“We won’t pay our taxes or bills until they give us back the money they took,” read a tweet from a Lebanese Twitter account called “We Won’t Pay” that was opened two weeks ago.
It represents a new phase in the civil revolt in Lebanon that began in October, whose casualties so far include Prime Minister Saad Hariri, who resigned that month. Lebanese President Michel Aoun has tapped Hassan Diab to replace him.
It isn’t clear how long Diab will need to set up a government with a consensus of support, a process that in the past has taken months before the distribution of cabinet portfolios was complete. But the people behind the tax protest aren’t prepared to sit tight and wait patiently. They are calling on the Lebanese to stop paying their electricity and water bills, municipal taxes, fines and even their bank loans payments.
“Until there is a government that we trust that can manage the state’s money properly, there is nobody to pay these taxes to,” the Twitter account holders explained. They added the reassurance that the electric company doesn’t cut off service until two or three bills go unpaid. And it takes time before the debt gets referred to a collection agency.
The penalty for non-payment is no deterrent either. It’s the equivalent of $3, however high the outstanding debt is. That could also explain why Lebanon’s electric utility, which has become a symbol of waste and poor management, has debt estimated at about $2 billion. The power company, which is responsible for a hefty chunk of Lebanon’s entire government debt, isn’t only plagued by its failure to collect outstanding bills. Its other problems include bloated salaries, electricity theft, poor power line maintenance and unreliable power plants.
The government deficit
It’s no wonder that the power company, more than any other institution in the country, has become in the target of the protests. Every year the Lebanese government gives the power company about a billion and a half dollars, mainly to pay for the fuel it needs. That represents a significant portion of the country’s budget deficit.
According to a 2016 International Monetary Fund report, the government has supplied the utility with a sum equivalent to 40 percent of the national debt, which is 150 percent of Lebanon’s GDP. Those figures are enough to explain the impossible challenge that any Lebanese government faces.
It’s also clear why people who have to resort to pirated electricity or their own generators won’t pay the bills to a failing company that hasn’t been able to supply the country with sufficient power for over 30 years.
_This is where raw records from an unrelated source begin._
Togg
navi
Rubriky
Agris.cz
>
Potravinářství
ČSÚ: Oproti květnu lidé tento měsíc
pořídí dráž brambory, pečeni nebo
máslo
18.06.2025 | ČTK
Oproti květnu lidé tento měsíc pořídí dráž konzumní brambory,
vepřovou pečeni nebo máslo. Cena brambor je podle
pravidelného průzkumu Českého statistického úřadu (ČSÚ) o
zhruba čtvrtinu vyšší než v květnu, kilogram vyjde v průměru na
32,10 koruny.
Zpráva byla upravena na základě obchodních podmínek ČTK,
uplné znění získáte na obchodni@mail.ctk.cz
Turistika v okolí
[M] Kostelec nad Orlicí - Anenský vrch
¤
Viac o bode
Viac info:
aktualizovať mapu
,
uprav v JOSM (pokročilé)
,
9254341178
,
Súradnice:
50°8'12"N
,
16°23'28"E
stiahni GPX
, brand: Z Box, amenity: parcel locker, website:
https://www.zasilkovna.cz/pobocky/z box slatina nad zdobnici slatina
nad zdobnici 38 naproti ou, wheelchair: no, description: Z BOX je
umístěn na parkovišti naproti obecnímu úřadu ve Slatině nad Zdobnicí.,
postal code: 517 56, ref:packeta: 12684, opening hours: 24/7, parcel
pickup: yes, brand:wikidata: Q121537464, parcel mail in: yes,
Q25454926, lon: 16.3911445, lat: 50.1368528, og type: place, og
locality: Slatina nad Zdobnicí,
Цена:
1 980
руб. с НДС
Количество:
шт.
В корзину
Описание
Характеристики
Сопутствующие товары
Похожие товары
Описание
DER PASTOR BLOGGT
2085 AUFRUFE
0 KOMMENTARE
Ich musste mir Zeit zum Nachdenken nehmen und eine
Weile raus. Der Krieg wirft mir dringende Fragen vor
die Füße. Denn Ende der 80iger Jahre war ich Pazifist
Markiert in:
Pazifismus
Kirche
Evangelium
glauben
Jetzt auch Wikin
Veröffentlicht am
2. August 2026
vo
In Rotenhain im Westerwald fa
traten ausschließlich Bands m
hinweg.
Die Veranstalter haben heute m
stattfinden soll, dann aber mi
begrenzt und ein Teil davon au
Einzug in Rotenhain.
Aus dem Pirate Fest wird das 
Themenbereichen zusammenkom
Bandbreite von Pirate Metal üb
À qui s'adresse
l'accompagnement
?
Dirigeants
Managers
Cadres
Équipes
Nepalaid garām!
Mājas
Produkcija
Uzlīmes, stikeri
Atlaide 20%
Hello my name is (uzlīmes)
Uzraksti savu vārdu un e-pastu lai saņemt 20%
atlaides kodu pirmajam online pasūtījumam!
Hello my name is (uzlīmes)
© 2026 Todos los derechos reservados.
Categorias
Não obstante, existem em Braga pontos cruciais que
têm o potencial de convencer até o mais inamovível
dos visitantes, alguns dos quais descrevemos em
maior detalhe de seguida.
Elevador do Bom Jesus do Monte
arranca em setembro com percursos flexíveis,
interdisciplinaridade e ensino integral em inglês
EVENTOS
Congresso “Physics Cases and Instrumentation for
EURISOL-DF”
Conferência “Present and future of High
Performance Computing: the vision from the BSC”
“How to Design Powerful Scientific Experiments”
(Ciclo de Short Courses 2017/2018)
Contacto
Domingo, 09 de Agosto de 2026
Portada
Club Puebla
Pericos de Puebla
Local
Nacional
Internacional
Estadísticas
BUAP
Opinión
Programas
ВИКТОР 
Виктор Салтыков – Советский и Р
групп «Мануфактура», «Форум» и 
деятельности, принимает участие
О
The electricity supply may be the most talked-about problem in Lebanon but it isn’t the only one. Lebanon placed 74th out of the 77 countries whose school students participated in PISA scholastic achievement testing. An in-depth analysis of the results by Dr. Ali Khalife of the Lebanese University’s education department reveals that just 40 percent of the students tested attained Level 2 out of six levels. The international average is 76 percent. And only a third of the Lebanese students tested attained Level 2 in reading comprehension.
Khalife places the blame on poor distribution of resources, inadequate budgets, outdated methods that have forced Lebanese students to handwrite their tests rather than submitting their answers digitally and built-in discrimination against poor regional schools compared to wealthy private ones.
The electricity problem can be solved with money. The education problem will require profound reform lasting years and a lot more resources than the government can provide.
Health care in crisis
And when it comes to the level of failure and neglect, the Lebanese public education system faces stiff competition from the public and private health care systems. Government hospitals haven’t received any funding in 2019 and are running out of drugs. Restrictions on the use of the dollar are holding up not only development plans but even repairs of medical equipment and the import of spare parts. In November, doctors and medical teams held a warning protest to bring the crisis to the public’s attention, but in the absence of a government, there is nobody to direct protests and complaints to.
It was only serious corruption discovered at a government hospital – exposing massive theft of funds by hospital administrators and the person responsible for medications there – that managed to spark media attention, but it’s probably not enough to spur the reforms the sector needs.
In addition to its chronic problems, Lebanon has paid an economic price for three months of protest and upheaval. Hundreds of restaurants and other businesses have shut down. Hotel occupancy dropped from 95% in prior years during the Christmas and New Year season to 30%. Some hotels have closed down entire floors and laid off staff.
Manufacturing plants requiring dollars to import raw materials have been barred by banks from transferring dollars abroad. Citizens can’t access their deposits and ATMs have no dollars.
The still non-existent government of Prime Minister Hassan Diab has no solutions for all of this. And things aren’t expected to improve any time soon.